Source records

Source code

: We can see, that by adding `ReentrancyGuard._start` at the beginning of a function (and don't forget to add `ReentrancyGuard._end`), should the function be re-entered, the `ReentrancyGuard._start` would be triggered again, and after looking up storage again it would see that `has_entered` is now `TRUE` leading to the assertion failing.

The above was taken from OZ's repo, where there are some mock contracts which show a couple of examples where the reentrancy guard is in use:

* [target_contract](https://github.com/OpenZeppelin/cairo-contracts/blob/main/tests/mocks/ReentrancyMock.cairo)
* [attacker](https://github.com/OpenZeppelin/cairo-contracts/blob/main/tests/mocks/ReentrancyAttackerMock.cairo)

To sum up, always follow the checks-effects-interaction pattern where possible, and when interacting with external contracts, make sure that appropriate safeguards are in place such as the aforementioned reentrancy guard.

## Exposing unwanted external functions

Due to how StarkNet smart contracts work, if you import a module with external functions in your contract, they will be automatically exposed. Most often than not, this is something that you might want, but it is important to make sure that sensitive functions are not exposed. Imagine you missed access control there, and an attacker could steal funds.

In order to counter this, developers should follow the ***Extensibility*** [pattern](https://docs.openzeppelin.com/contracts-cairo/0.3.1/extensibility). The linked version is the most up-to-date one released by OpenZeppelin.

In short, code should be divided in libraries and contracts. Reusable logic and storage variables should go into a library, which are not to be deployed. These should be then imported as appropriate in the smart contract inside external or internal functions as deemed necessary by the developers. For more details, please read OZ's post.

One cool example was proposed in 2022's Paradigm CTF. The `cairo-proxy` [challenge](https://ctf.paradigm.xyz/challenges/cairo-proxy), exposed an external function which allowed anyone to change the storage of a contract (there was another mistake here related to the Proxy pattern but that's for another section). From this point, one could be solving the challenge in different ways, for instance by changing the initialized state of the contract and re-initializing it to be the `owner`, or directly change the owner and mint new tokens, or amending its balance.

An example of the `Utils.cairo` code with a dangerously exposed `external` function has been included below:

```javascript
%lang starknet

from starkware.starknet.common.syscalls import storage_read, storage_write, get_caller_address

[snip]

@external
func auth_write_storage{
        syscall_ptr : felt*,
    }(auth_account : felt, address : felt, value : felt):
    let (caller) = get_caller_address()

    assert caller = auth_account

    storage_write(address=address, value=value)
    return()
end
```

THE TASK:
Set every line down again exactly. Begin with the first line of the entries and finish with the line containing "In short, code".

RESULT OF THE TASK:
Source code

: We can see, that by adding `ReentrancyGuard._start` at the beginning of a function (and don't forget to add `ReentrancyGuard._end`), should the function be re-entered, the `ReentrancyGuard._start` would be triggered again, and after looking up storage again it would see that `has_entered` is now `TRUE` leading to the assertion failing.

The above was taken from OZ's repo, where there are some mock contracts which show a couple of examples where the reentrancy guard is in use:

* [target_contract](https://github.com/OpenZeppelin/cairo-contracts/blob/main/tests/mocks/ReentrancyMock.cairo)
* [attacker](https://github.com/OpenZeppelin/cairo-contracts/blob/main/tests/mocks/ReentrancyAttackerMock.cairo)

To sum up, always follow the checks-effects-interaction pattern where possible, and when interacting with external contracts, make sure that appropriate safeguards are in place such as the aforementioned reentrancy guard.

## Exposing unwanted external functions

Due to how StarkNet smart contracts work, if you import a module with external functions in your contract, they will be automatically exposed. Most often than not, this is something that you might want, but it is important to make sure that sensitive functions are not exposed. Imagine you missed access control there, and an attacker could steal funds.

In order to counter this, developers should follow the ***Extensibility*** [pattern](https://docs.openzeppelin.com/contracts-cairo/0.3.1/extensibility). The linked version is the most up-to-date one released by OpenZeppelin.

In short, code should be divided in libraries and contracts. Reusable logic and storage variables should go into a library, which are not to be deployed. These should be then imported as appropriate in the smart contract inside external or internal functions as deemed necessary by the developers. For more details, please read OZ's post.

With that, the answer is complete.